L’Algérie a clairement changé d’échelle. La station de Fouka 2, entrée en pleine capacité en juillet 2025, peut produire 300 000 m³ d’eau dessalée par jour. Trois nouveaux projets de taille comparable, à Chlef, Mostaganem et Tlemcen, doivent ajouter 900 000 m³/jour supplémentaires.
Selon les autorités algériennes du secteur, le dessalement couvrait environ 42 % des besoins en eau potable du pays à la mi-2026, avec un objectif annoncé de 60 %. Ces chiffres illustrent une stratégie assumée : réduire la dépendance aux barrages et aux précipitations en transformant l’eau de mer en ressource structurelle.
La Tunisie investit, mais doit accélérer
La Tunisie suit la même direction, sans disposer des mêmes moyens budgétaires ni énergétiques. La station de Sfax a été inaugurée en 2026, tandis que l’extension de Zarat doit porter sa capacité de 50 000 à 100 000 m³/jour.
La Banque mondiale a également approuvé en 2026 un programme de sécurité hydrique représentant 700 millions de dollars sur dix ans, dont une première phase de 332,5 millions. Le financement porte à la fois sur de nouvelles capacités, la réhabilitation des réseaux et l’amélioration de la gestion.
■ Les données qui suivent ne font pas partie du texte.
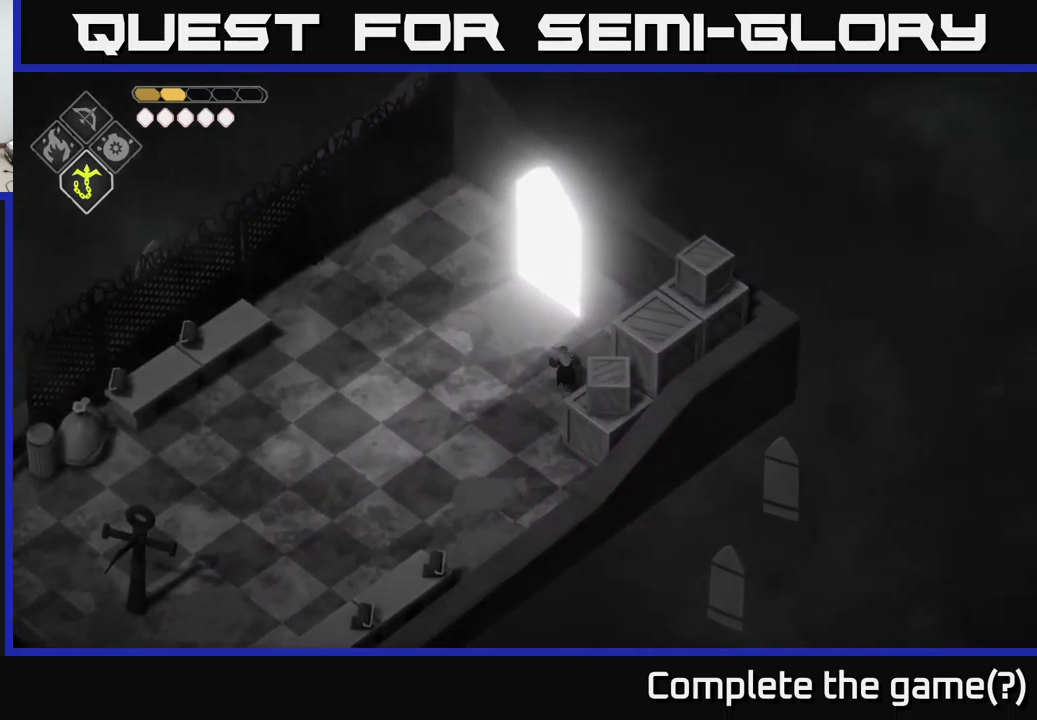
{"buttons": [], "left_stick": "up-right", "right_stick": "center", "events": [[133, "A", "up"], [350, "left_stick", "up-right"]]}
Le premier enseignement algérien est donc celui de la vitesse d’exécution. L’Algérie multiplie des unités standardisées de grande taille, ce qui permet de capitaliser sur les mêmes compétences techniques et industrielles. Pour la Tunisie, reproduire des modèles éprouvés pourrait réduire les délais et les coûts de préparation.
Produire plus ne suffit pas
Le deuxième enseignement concerne les réseaux. En Tunisie, la Banque mondiale estimait que les pertes de la SONEDE avaient atteint 34 % en 2021, contre 25 % en 2010. Le chiffre n’est pas suffisamment récent pour décrire exactement la situation de 2026, mais il rappelle une réalité : construire de nouvelles capacités sans limiter les fuites réduit fortement l’efficacité de l’investissement.
Le troisième défi est énergétique. Le dessalement consomme beaucoup d’électricité. Pour l’Algérie, productrice d’hydrocarbures, cette contrainte est plus facilement absorbable. Pour la Tunisie, qui reste dépendante des importations énergétiques, elle peut devenir un coût supplémentaire.
La réponse tunisienne ne peut donc pas se limiter à multiplier les stations. Elle doit associer dessalement, énergie renouvelable, réduction des pertes et interconnexion des réseaux.
L’expérience algérienne ne constitue pas un modèle à copier mécaniquement. Elle montre cependant qu’une stratégie hydrique devient crédible lorsque les investissements sont continus, standardisés et intégrés. Pour la Tunisie, le véritable indicateur de réussite ne sera pas le nombre d’usines inaugurées, mais la capacité du pays à traverser les prochaines sécheresses sans rupture majeure d’approvisionnement.